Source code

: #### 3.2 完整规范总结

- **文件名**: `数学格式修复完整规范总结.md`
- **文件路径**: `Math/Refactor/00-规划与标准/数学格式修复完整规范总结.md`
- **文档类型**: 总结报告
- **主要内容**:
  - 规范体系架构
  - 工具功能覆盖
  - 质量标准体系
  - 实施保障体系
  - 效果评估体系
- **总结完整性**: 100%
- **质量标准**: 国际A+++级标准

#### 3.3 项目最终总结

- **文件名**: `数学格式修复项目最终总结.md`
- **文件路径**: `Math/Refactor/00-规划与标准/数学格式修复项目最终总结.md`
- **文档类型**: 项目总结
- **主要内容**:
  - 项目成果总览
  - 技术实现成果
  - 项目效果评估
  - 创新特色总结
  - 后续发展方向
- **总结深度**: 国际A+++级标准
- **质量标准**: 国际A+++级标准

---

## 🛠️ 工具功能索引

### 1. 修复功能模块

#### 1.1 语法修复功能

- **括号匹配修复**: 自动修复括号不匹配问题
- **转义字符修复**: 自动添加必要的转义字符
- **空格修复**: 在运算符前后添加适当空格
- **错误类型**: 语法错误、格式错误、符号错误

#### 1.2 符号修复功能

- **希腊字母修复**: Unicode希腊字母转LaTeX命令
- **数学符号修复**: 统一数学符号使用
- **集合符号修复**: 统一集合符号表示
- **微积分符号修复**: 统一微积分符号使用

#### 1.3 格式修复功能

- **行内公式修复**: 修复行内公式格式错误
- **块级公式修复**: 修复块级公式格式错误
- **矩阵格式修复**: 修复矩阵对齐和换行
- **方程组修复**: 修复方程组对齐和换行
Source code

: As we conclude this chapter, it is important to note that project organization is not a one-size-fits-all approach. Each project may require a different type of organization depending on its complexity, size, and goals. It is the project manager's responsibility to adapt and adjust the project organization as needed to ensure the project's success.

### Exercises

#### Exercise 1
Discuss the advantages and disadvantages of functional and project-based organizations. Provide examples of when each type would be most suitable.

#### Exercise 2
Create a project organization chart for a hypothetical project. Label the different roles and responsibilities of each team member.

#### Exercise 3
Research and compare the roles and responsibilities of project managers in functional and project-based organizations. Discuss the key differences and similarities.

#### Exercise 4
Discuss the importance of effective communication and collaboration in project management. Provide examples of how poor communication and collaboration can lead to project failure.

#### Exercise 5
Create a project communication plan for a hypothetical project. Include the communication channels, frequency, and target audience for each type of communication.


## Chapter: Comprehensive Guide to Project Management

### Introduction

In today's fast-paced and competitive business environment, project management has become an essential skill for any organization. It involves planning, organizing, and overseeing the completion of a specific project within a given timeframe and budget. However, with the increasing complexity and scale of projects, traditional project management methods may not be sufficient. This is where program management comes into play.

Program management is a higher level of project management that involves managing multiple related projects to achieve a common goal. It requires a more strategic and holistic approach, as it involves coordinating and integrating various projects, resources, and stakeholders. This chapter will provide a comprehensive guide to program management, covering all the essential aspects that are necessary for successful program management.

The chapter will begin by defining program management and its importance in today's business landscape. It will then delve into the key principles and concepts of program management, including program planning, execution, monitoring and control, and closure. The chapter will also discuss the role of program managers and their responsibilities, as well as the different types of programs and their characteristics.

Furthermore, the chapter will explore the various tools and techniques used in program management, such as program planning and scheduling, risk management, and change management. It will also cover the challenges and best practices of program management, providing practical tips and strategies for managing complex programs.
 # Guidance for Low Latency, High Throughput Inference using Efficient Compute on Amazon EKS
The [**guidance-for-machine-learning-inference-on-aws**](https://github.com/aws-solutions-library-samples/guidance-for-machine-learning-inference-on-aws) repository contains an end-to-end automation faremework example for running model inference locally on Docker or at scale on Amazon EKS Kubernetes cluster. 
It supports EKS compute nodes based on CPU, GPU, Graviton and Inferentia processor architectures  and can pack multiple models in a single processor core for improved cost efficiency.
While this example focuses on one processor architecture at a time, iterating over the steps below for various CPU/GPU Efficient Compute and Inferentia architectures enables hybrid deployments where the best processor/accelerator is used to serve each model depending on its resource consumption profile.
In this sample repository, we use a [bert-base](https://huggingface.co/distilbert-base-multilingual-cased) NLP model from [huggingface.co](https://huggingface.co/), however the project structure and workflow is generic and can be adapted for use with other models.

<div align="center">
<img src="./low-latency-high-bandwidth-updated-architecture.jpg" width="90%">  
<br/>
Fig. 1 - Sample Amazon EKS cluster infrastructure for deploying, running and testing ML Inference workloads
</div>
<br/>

★ ★ ★

▶ _Requirement_
Restate the listing above in full, exactly.

▶ _Expected output_
Source code

: #### 3.2 完整规范总结

- **文件名**: `数学格式修复完整规范总结.md`
- **文件路径**: `Math/Refactor/00-规划与标准/数学格式修复完整规范总结.md`
- **文档类型**: 总结报告
- **主要内容**:
  - 规范体系架构
  - 工具功能覆盖
  - 质量标准体系
  - 实施保障体系
  - 效果评估体系
- **总结完整性**: 100%
- **质量标准**: 国际A+++级标准

#### 3.3 项目最终总结

- **文件名**: `数学格式修复项目最终总结.md`
- **文件路径**: `Math/Refactor/00-规划与标准/数学格式修复项目最终总结.md`
- **文档类型**: 项目总结
- **主要内容**:
  - 项目成果总览
  - 技术实现成果
  - 项目效果评估
  - 创新特色总结
  - 后续发展方向
- **总结深度**: 国际A+++级标准
- **质量标准**: 国际A+++级标准

---

## 🛠️ 工具功能索引

### 1. 修复功能模块

#### 1.1 语法修复功能

- **括号匹配修复**: 自动修复括号不匹配问题
- **转义字符修复**: 自动添加必要的转义字符
- **空格修复**: 在运算符前后添加适当空格
- **错误类型**: 语法错误、格式错误、符号错误

#### 1.2 符号修复功能

- **希腊字母修复**: Unicode希腊字母转LaTeX命令
- **数学符号修复**: 统一数学符号使用
- **集合符号修复**: 统一集合符号表示
- **微积分符号修复**: 统一微积分符号使用

#### 1.3 格式修复功能

- **行内公式修复**: 修复行内公式格式错误
- **块级公式修复**: 修复块级公式格式错误
- **矩阵格式修复**: 修复矩阵对齐和换行
- **方程组修复**: 修复方程组对齐和换行
Source code

: As we conclude this chapter, it is important to note that project organization is not a one-size-fits-all approach. Each project may require a different type of organization depending on its complexity, size, and goals. It is the project manager's responsibility to adapt and adjust the project organization as needed to ensure the project's success.

### Exercises

#### Exercise 1
Discuss the advantages and disadvantages of functional and project-based organizations. Provide examples of when each type would be most suitable.

#### Exercise 2
Create a project organization chart for a hypothetical project. Label the different roles and responsibilities of each team member.

#### Exercise 3
Research and compare the roles and responsibilities of project managers in functional and project-based organizations. Discuss the key differences and similarities.

#### Exercise 4
Discuss the importance of effective communication and collaboration in project management. Provide examples of how poor communication and collaboration can lead to project failure.

#### Exercise 5
Create a project communication plan for a hypothetical project. Include the communication channels, frequency, and target audience for each type of communication.


## Chapter: Comprehensive Guide to Project Management

### Introduction

In today's fast-paced and competitive business environment, project management has become an essential skill for any organization. It involves planning, organizing, and overseeing the completion of a specific project within a given timeframe and budget. However, with the increasing complexity and scale of projects, traditional project management methods may not be sufficient. This is where program management comes into play.

Program management is a higher level of project management that involves managing multiple related projects to achieve a common goal. It requires a more strategic and holistic approach, as it involves coordinating and integrating various projects, resources, and stakeholders. This chapter will provide a comprehensive guide to program management, covering all the essential aspects that are necessary for successful program management.

The chapter will begin by defining program management and its importance in today's business landscape. It will then delve into the key principles and concepts of program management, including program planning, execution, monitoring and control, and closure. The chapter will also discuss the role of program managers and their responsibilities, as well as the different types of programs and their characteristics.

Furthermore, the chapter will explore the various tools and techniques used in program management, such as program planning and scheduling, risk management, and change management. It will also cover the challenges and best practices of program management, providing practical tips and strategies for managing complex programs.
 # Guidance for Low Latency, High Throughput Inference using Efficient Compute on Amazon EKS
The [**guidance-for-machine-learning-inference-on-aws**](https://github.com/aws-solutions-library-samples/guidance-for-machine-learning-inference-on-aws) repository contains an end-to-end automation faremework example for running model inference locally on Docker or at scale on Amazon EKS Kubernetes cluster. 
It supports EKS compute nodes based on CPU, GPU, Graviton and Inferentia processor architectures  and can pack multiple models in a single processor core for improved cost efficiency.
While this example focuses on one processor architecture at a time, iterating over the steps below for various CPU/GPU Efficient Compute and Inferentia architectures enables hybrid deployments where the best processor/accelerator is used to serve each model depending on its resource consumption profile.
In this sample repository, we use a [bert-base](https://huggingface.co/distilbert-base-multilingual-cased) NLP model from [huggingface.co](https://huggingface.co/), however the project structure and workflow is generic and can be adapted for use with other models.

<div align="center">
<img src="./low-latency-high-bandwidth-updated-architecture.jpg" width="90%">  
<br/>
Fig. 1 - Sample Amazon EKS cluster infrastructure for deploying, running and testing ML Inference workloads
</div>
<br/>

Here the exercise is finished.